(Collected data)
..........

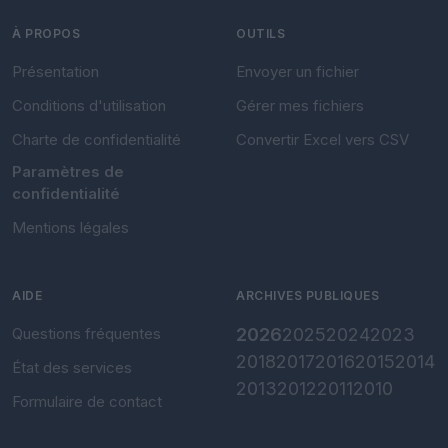
À PROPOS
OUTILS
Présentation
Envoyer un fichier
Conditions d'utilisation
Gérer mes fichiers
Charte de confidentialité
Convertir Excel vers CSV
Paramètres de
confidentialité
Mentions légales
AIDE
ARCHIVES PUBLIQUES
Questions fréquentes
2026
2025
2024
2023
2018
2017
2016
2015
2014
État des services
2013
2012
2011
2010
Formulaire de contact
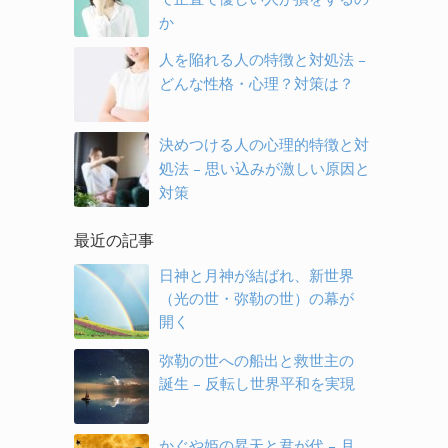
か
人を陥れる人の特徴と対処法 –
どんな性格・心理？対策は？
決めつける人の心理的特徴と対
処法 – 思い込みが激しい原因と
対策
最近の記事
日神と月神が結ばれ、新世界
（光の世・弥勒の世）の幕が
開く
弥勒の世への船出と救世主の
誕生 – 反転し世界平和を実現
かぐや姫の昇天と君が代 – 月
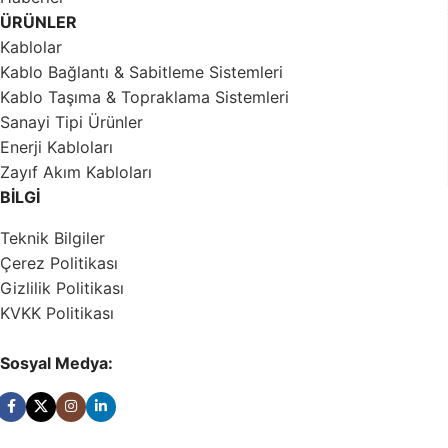
ÜRÜNLER
Kablolar
Kablo Bağlantı & Sabitleme Sistemleri
Kablo Taşıma & Topraklama Sistemleri
Sanayi Tipi Ürünler
Enerji Kabloları
Zayıf Akım Kabloları
BİLGİ
Teknik Bilgiler
Çerez Politikası
Gizlilik Politikası
KVKK Politikası
Sosyal Medya:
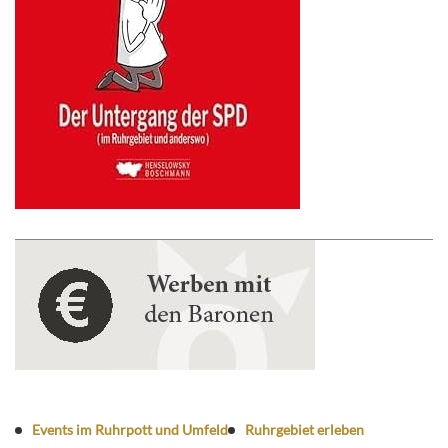
Events im Ruhrpott und Umfeld
Ruhrgebiet erleben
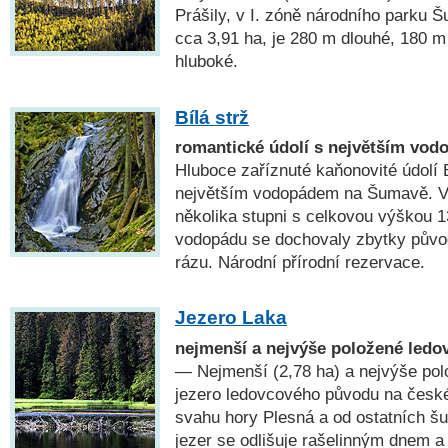
Prášily, v I. zóně národního parku 
cca 3,91 ha, je 280 m dlouhé, 180 m
hluboké.
Bílá strž
romantické údolí s největším vo
Hluboce zaříznuté kaňonovité údolí 
největším vodopádem na Šumavě. Vo
několika stupni s celkovou výškou 1
vodopádu se dochovaly zbytky původ
rázu. Národní přírodní rezervace.
Jezero Laka
nejmenší a nejvýše položené ledo
— Nejmenší (2,78 ha) a nejvýše pol
jezero ledovcového původu na česk
svahu hory Plesná a od ostatních 
jezer se odlišuje rašelinným dnem a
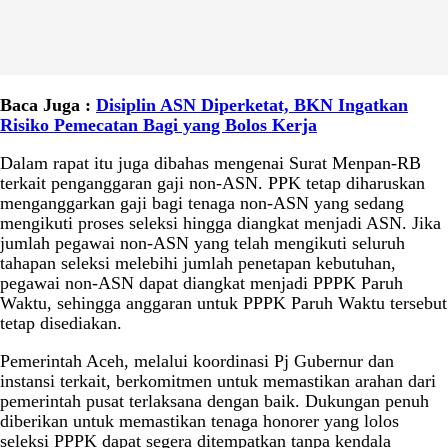
Baca Juga :
Disiplin ASN Diperketat, BKN Ingatkan
Risiko Pemecatan Bagi yang Bolos Kerja
Dalam rapat itu juga dibahas mengenai Surat Menpan-RB
terkait penganggaran gaji non-ASN. PPK tetap diharuskan
menganggarkan gaji bagi tenaga non-ASN yang sedang
mengikuti proses seleksi hingga diangkat menjadi ASN. Jika
jumlah pegawai non-ASN yang telah mengikuti seluruh
tahapan seleksi melebihi jumlah penetapan kebutuhan,
pegawai non-ASN dapat diangkat menjadi PPPK Paruh
Waktu, sehingga anggaran untuk PPPK Paruh Waktu tersebut
tetap disediakan.
Pemerintah Aceh, melalui koordinasi Pj Gubernur dan
instansi terkait, berkomitmen untuk memastikan arahan dari
pemerintah pusat terlaksana dengan baik. Dukungan penuh
diberikan untuk memastikan tenaga honorer yang lolos
seleksi PPPK dapat segera ditempatkan tanpa kendala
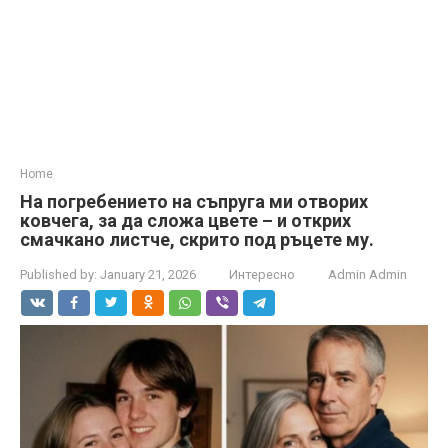
Home
На погребението на съпруга ми отворих
ковчега, за да сложа цвете – и открих
смачкано листче, скрито под ръцете му.
Published by:
January 21, 2026
Интересно
Admin Admin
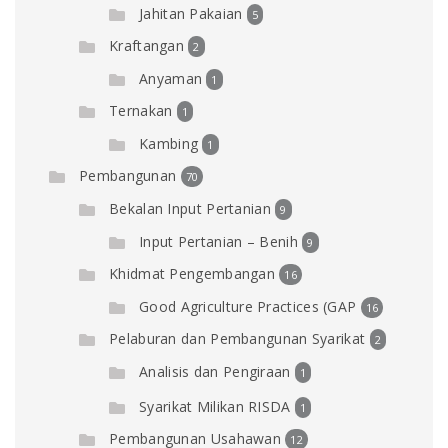
Jahitan Pakaian
5
Kraftangan
2
Anyaman
1
Ternakan
1
Kambing
1
Pembangunan
70
Bekalan Input Pertanian
9
Input Pertanian – Benih
9
Khidmat Pengembangan
16
Good Agriculture Practices (GAP
16
Pelaburan dan Pembangunan Syarikat
2
Analisis dan Pengiraan
1
Syarikat Milikan RISDA
1
Pembangunan Usahawan
12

..........

• Work instructions: Output all the records, word for word, with no pictures in the copy.

• The answer:
À PROPOS
OUTILS
Présentation
Envoyer un fichier
Conditions d'utilisation
Gérer mes fichiers
Charte de confidentialité
Convertir Excel vers CSV
Paramètres de
confidentialité
Mentions légales
AIDE
ARCHIVES PUBLIQUES
Questions fréquentes
2026
2025
2024
2023
2018
2017
2016
2015
2014
État des services
2013
2012
2011
2010
Formulaire de contact
か
人を陥れる人の特徴と対処法 –
どんな性格・心理？対策は？
決めつける人の心理的特徴と対
処法 – 思い込みが激しい原因と
対策
最近の記事
日神と月神が結ばれ、新世界
（光の世・弥勒の世）の幕が
開く
弥勒の世への船出と救世主の
誕生 – 反転し世界平和を実現
かぐや姫の昇天と君が代 – 月
ÜRÜNLER
Kablolar
Kablo Bağlantı & Sabitleme Sistemleri
Kablo Taşıma & Topraklama Sistemleri
Sanayi Tipi Ürünler
Enerji Kabloları
Zayıf Akım Kabloları
BİLGİ
Teknik Bilgiler
Çerez Politikası
Gizlilik Politikası
KVKK Politikası
Sosyal Medya:
Events im Ruhrpott und Umfeld
Ruhrgebiet erleben
Prášily, v I. zóně národního parku 
cca 3,91 ha, je 280 m dlouhé, 180 m
hluboké.
Bílá strž
romantické údolí s největším vo
Hluboce zaříznuté kaňonovité údolí 
největším vodopádem na Šumavě. Vo
několika stupni s celkovou výškou 1
vodopádu se dochovaly zbytky původ
rázu. Národní přírodní rezervace.
Jezero Laka
nejmenší a nejvýše položené ledo
— Nejmenší (2,78 ha) a nejvýše pol
jezero ledovcového původu na česk
svahu hory Plesná a od ostatních 
jezer se odlišuje rašelinným dnem a
Baca Juga :
Disiplin ASN Diperketat, BKN Ingatkan
Risiko Pemecatan Bagi yang Bolos Kerja
Dalam rapat itu juga dibahas mengenai Surat Menpan-RB
terkait penganggaran gaji non-ASN. PPK tetap diharuskan
menganggarkan gaji bagi tenaga non-ASN yang sedang
mengikuti proses seleksi hingga diangkat menjadi ASN. Jika
jumlah pegawai non-ASN yang telah mengikuti seluruh
tahapan seleksi melebihi jumlah penetapan kebutuhan,
pegawai non-ASN dapat diangkat menjadi PPPK Paruh
Waktu, sehingga anggaran untuk PPPK Paruh Waktu tersebut
tetap disediakan.
Pemerintah Aceh, melalui koordinasi Pj Gubernur dan
instansi terkait, berkomitmen untuk memastikan arahan dari
pemerintah pusat terlaksana dengan baik. Dukungan penuh
diberikan untuk memastikan tenaga honorer yang lolos
seleksi PPPK dapat segera ditempatkan tanpa kendala
Home
На погребението на съпруга ми отворих
ковчега, за да сложа цвете – и открих
смачкано листче, скрито под ръцете му.
Published by:
January 21, 2026
Интересно
Admin Admin
Jahitan Pakaian
5
Kraftangan
2
Anyaman
1
Ternakan
1
Kambing
1
Pembangunan
70
Bekalan Input Pertanian
9
Input Pertanian – Benih
9
Khidmat Pengembangan
16
Good Agriculture Practices (GAP
16
Pelaburan dan Pembangunan Syarikat
2
Analisis dan Pengiraan
1
Syarikat Milikan RISDA
1
Pembangunan Usahawan
12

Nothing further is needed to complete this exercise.